Teks Bacaan:
────

Tersandera
dan Mendera
Eko Wijayanto, DOSEN FILSAFAT FIB-UI DAN KOORDINATOR PROGRAM STUDI LACAN (PSL-UI)
Sumber
: KOMPAS, 28 Februari 2012
Dengan gaya dan pembawaan yang santai,
tenang, dan santun, Angelina Sondakh duduk di kursi saksi Pengadilan Tindak
Pidana Korupsi Jakarta, Rabu (15 Februari 2012). Anggota DPR yang juga Wakil
Sekjen Partai Demokrat (nonaktif) itu jadi saksi bagi bekas rekan separtainya,
Muhammad Nazaruddin, terdakwa kasus dugaan suap wisma atlet SEA Games 2011.
Kesaksian Angelina ini termasuk hal yang
ditunggu-tunggu. Angelina alias Angie, yang pernah duduk sebagai anggota Badan
Anggaran DPR itu, diharapkan dapat mengungkapkan aliran dana wisma atlet ke
DPR. Namun, apa yang disampaikan Angie di persidangan itu tak lebih dari
sederet bantahan.
Kata ”tidak pernah”, ”tidak ada”, ”tidak
tahu”, atau ”tidak kenal” kerap meluncur dari mantan Puteri Indonesia ini.
Apakah itu sebuah jiwa yang lembut: sebagai bentuk tersensitif dari subyek?
Jiwa yang lembut (beautiful soul) memanipulasi dirinya ke sebuah ketidakaktifannya.
Dalam fakta, hal tersebut tidak hanya sebuah penyangkalan. Berbanding terbalik
dengan makna tersurat dari proposisi beautiful soul itu sendiri, yang mungkin
kita pahami sebagai jiwa yang cantik, indah, baik, ataupun memikat.
Pemanipulasian makna inilah yang perlu diwaspadai guna menghindari kesesatan
makna dalam struktur yang menipu tersebut.
Kenikmatan Narsistik
Untuk lebih jelasnya, kita bisa memberikan
contoh seperti ini: ”pada saat seorang ibu menjadi tulang punggung keluarga,
semua anggota keluarganya mengeksploitasi kebaikannya”. Ia melakukan segala
pekerjaan atas tanggung jawabnya meskipun ia mengaku merasa tidak adil dan
menderita cukup dalam atas ke-”diam”-annya yang selama ini ia lakukan. Hal ini
berlaku karena ia mengimajinasikan identitasnya yang diberikan secara
konsistensi atas pengorbanannya. Akan tetapi, dalam hal pengorbanan dirinya
tidak ada yang tertinggal. Dalam pemaknaannya kita bisa melihat bahwa ia secara
total dirugikan oleh keadaannya.

────

Butir Tugas: Salin ulang tanpa perubahan bagian dari esai tentang kesaksian Angelina Sondakh: mulai pada kata-kata yang memuat "Kesaksian Angelina ini" dan berhenti setelah "sederet bantahan.".

────

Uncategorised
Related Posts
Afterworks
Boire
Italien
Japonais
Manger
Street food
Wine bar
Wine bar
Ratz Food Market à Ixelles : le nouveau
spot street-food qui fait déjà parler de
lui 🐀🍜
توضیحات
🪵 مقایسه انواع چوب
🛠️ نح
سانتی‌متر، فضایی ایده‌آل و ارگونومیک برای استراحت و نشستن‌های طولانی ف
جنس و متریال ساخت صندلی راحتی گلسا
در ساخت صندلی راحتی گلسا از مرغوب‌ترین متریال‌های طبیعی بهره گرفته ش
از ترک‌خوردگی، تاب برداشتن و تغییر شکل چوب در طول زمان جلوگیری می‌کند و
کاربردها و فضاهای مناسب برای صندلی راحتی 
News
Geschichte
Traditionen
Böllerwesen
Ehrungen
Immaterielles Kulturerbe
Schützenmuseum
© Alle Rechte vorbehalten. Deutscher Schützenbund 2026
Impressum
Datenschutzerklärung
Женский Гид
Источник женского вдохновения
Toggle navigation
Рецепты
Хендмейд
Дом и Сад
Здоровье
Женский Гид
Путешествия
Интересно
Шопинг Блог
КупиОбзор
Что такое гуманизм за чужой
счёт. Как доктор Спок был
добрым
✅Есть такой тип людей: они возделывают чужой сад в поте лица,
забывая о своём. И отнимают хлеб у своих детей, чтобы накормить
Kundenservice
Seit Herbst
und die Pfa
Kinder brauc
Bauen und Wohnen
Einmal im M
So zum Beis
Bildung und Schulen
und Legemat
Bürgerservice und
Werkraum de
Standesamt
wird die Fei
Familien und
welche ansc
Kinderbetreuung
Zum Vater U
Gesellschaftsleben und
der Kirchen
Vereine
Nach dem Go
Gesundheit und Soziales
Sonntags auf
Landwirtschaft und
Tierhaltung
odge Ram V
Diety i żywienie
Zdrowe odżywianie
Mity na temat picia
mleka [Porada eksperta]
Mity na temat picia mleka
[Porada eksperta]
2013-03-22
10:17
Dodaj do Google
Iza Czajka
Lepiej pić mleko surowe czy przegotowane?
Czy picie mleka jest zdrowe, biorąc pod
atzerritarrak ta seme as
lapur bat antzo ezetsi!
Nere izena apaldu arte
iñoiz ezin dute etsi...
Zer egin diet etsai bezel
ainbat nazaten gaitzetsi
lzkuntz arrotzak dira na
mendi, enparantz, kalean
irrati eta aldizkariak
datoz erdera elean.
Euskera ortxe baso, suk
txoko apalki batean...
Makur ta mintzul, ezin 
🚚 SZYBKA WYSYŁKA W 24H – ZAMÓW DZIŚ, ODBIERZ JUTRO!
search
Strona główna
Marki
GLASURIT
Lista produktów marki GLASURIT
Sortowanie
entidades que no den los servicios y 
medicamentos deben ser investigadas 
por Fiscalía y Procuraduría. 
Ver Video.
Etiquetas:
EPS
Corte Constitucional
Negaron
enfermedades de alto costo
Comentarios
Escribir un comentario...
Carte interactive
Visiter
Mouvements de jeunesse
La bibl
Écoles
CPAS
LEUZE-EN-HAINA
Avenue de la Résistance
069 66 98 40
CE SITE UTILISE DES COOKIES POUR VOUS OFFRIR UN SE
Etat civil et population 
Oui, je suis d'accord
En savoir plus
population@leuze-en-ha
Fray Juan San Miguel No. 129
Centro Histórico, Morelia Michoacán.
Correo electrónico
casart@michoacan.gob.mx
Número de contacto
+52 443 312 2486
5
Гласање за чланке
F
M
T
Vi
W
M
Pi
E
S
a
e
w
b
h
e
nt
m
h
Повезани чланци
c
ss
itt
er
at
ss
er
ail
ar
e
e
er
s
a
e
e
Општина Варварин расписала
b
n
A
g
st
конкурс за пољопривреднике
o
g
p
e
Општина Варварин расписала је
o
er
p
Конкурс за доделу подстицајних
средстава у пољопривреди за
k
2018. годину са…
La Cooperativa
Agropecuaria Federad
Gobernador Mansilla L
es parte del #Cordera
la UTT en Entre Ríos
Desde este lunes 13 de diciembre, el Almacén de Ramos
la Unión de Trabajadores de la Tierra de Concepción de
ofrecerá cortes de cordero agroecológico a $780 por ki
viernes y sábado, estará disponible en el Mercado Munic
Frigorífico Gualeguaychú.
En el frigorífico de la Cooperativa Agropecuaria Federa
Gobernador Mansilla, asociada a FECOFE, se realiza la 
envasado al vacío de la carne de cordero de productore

────

Hasil Tugas:
Kesaksian Angelina ini termasuk hal yang
ditunggu-tunggu. Angelina alias Angie, yang pernah duduk sebagai anggota Badan
Anggaran DPR itu, diharapkan dapat mengungkapkan aliran dana wisma atlet ke
DPR. Namun, apa yang disampaikan Angie di persidangan itu tak lebih dari
sederet bantahan.